Implementation of the method (anelfop) described in Şapcı, A., Kemik, H., Yeniterzi, R., & Tastan, O. (2023). Focusing on potential named entities during active label acquisition. Natural Language Engineering, 1-231, together with scripts used for experiments discussed in the paper.

About the method

Named entity recognition (NER) aims to identify mentions of named entities in an unstructured text and classify them into predefined named entity classes. While deep learning-based pre-trained language models help to achieve good predictive performances in NER, many domain-specific NER applications still call for a substantial amount of labeled data. Active learning (AL), a general framework for the label acquisition problem, has been used for NER tasks to minimize the annotation cost without sacrificing model performance. However, the heavily imbalanced class distribution of tokens introduces challenges in designing effective AL querying methods for NER. We propose several AL sentence query evaluation functions that pay more attention to potential positive tokens and evaluate these proposed functions with both sentence-based and token-based cost evaluation strategies. We also propose a better data-driven normalization approach to penalize sentences that are too long or too short. Our experiments on three datasets from different domains reveal that the proposed approach reduces the number of annotated tokens while achieving better or comparable prediction performance with conventional methods.

Reproducing the results

If you would like to re-produce the experiments, see expt_scripts. Do not forget to edit the config files.

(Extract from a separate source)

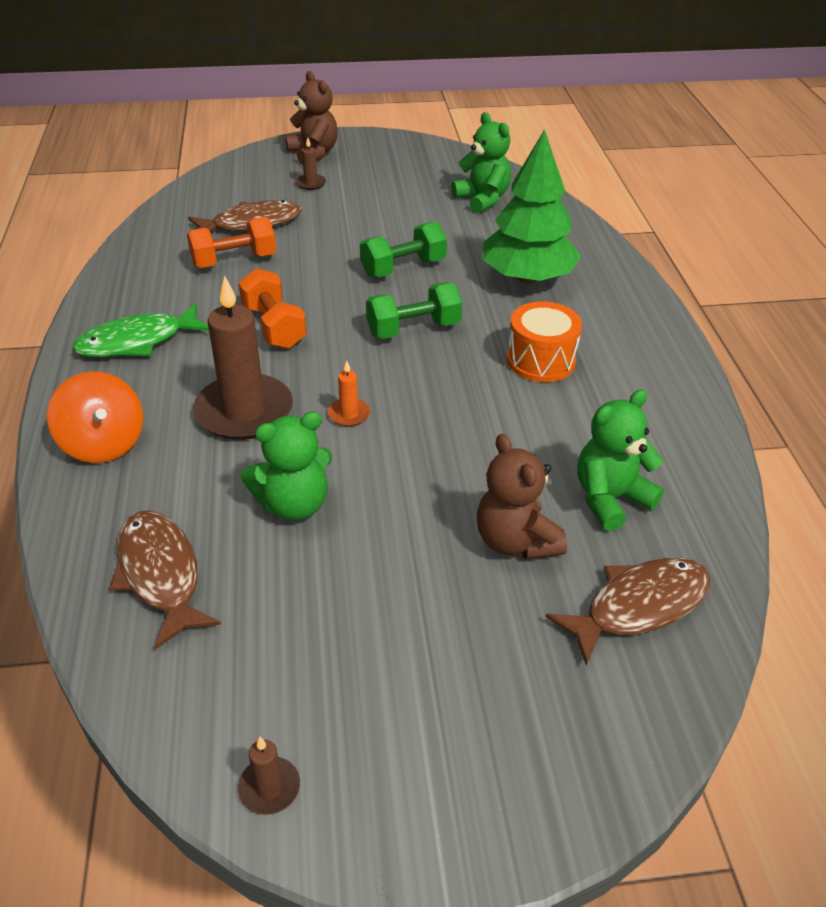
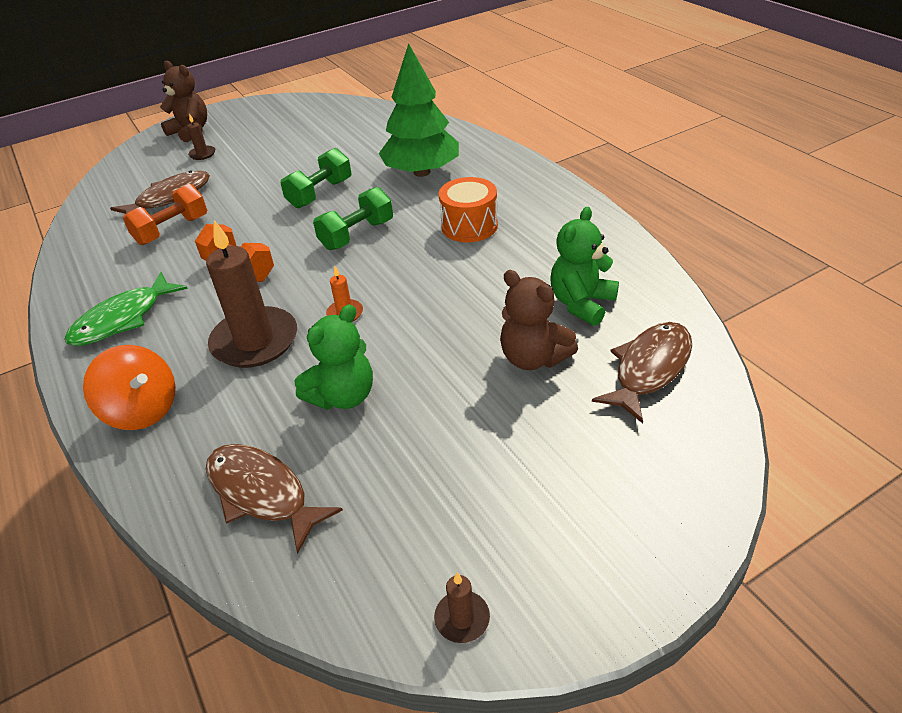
camera: 20 degrees left, 0 degrees up
(482, 199) = (351, 127): green teddy bear -> none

First create a virtual environment based on python 3.7.

Then install the required packages with pip install requirements.txt.

For active learning

You can use python anelfop/al_experiment.py, and the following configuration file:

seed: 0 # random seed
increment_cons: exp1 # exponentıally increasing labeled training set size
initial_size: 16 # initial size of the training set
stopping_criteria: full # do not stop active learning until all dataset is labeled
generator: False
method: dpAP # see al_methods.py to choose the active learning method
main_directory: /path/to/results
data_directory: /path/to/dataset
data_set:
  name: CONLL2003
  pos: True
pretrained_model: bert-base-cased
embedding_type: cl4l
init_reduction:
  type: pca
  pca:
    dimension:256
CRF:
  algorithm: lbfgs
  c1: 0.1
  c2: 0.1
  max_iterations: 100
  allow_all_states: True
  allow_all_transitions: True
outlier_method:
  method_name: GLOSH
  outlier_quantile: 0.995
  parameters: {}
hdbscan_al:
  min_c_size: 1000
  min_samp: 70
  c_eps: 0.19
umap_al:
  neig: 40
  min_dist: 0.0
  n_comp: 2

Simple write this to a file, e.g., al-cfg.yaml, and then run python al_experiment --config-path /path/to/al-cfg.yaml. Many standard active learning methods and proposed methods for querying sentences from the unlabeled corpus are implemented in al_methods.py. The abbreviations of methods can be found in the source file, use those in the configuration.

For passive learning

You can use python anelfop/pl_experiment.py, and the following example configuration file:

seed: 0
generator: True
method: dpAP
main_directory: /path/to/results
data_directory: /path/to/dataset
data_set:
  name: CONLL2003
  pos: True
pretrained_model: bert-base-cased
embedding_type: cl4l
init_reduction:
  type: pca
  pca:
    dimension:256
CRF:
  algorithm: lbfgs
  c1: 0.1
  c2: 0.1
  max_iterations: 100
  allow_all_states: True
  allow_all_transitions: True

Again, write this to a file, e.g., pl-cfg.yaml, and then run python pl_experiment --config-path /path/to/pl-cfg.yaml.